For immigrant workers originating from non European Union member states, the Greek government amended certain significant changes regarding the renewal of residence permits. For those working as private nurses, domestic employees, and construction workers, the obligation to supply an employment contract when renewing a residence permit has been abolished because of the new laws.
All immigrants working as paid employees officially have the right to buy insurance stamps to make up the required amount for renewing various residence permits. There is a limit with the amount of insurance stamps for workers. The worker’s allowable limit is set at 20% of the total number needed annually.
At present, immigrants can also take up a political position in the region other than where the original residence permit was issued.
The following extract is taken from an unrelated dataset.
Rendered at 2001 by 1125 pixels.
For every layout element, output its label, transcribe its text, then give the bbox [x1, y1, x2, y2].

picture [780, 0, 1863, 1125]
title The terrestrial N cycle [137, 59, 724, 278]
This can be done a year after the original residence permit has been granted.
Hundreds of migrants were not able to get residence permits under the original provision of law #3386-2005. Discussions about this particular issue were done to verify entry eligibility in Greece. This verification process was extended before the end of December in 2004.
A provision under non-European immigrants allows entry into Greece apart from stamped passports and visas. It now includes public documents before immigrants can obtain new residence permits.
Greek Immigration Restrictions
Henley and Partners Greek Immigration Study
According to the Henley and Partners study, Greece has an Index of One Hundred-Twenty Henley Visa Restrictions. This means Greek nationals will enjoy a 120-country and territory access without a required visa. This can only be used for short-term tourist visits. Greece is the 9th country in terms of international travel liberty.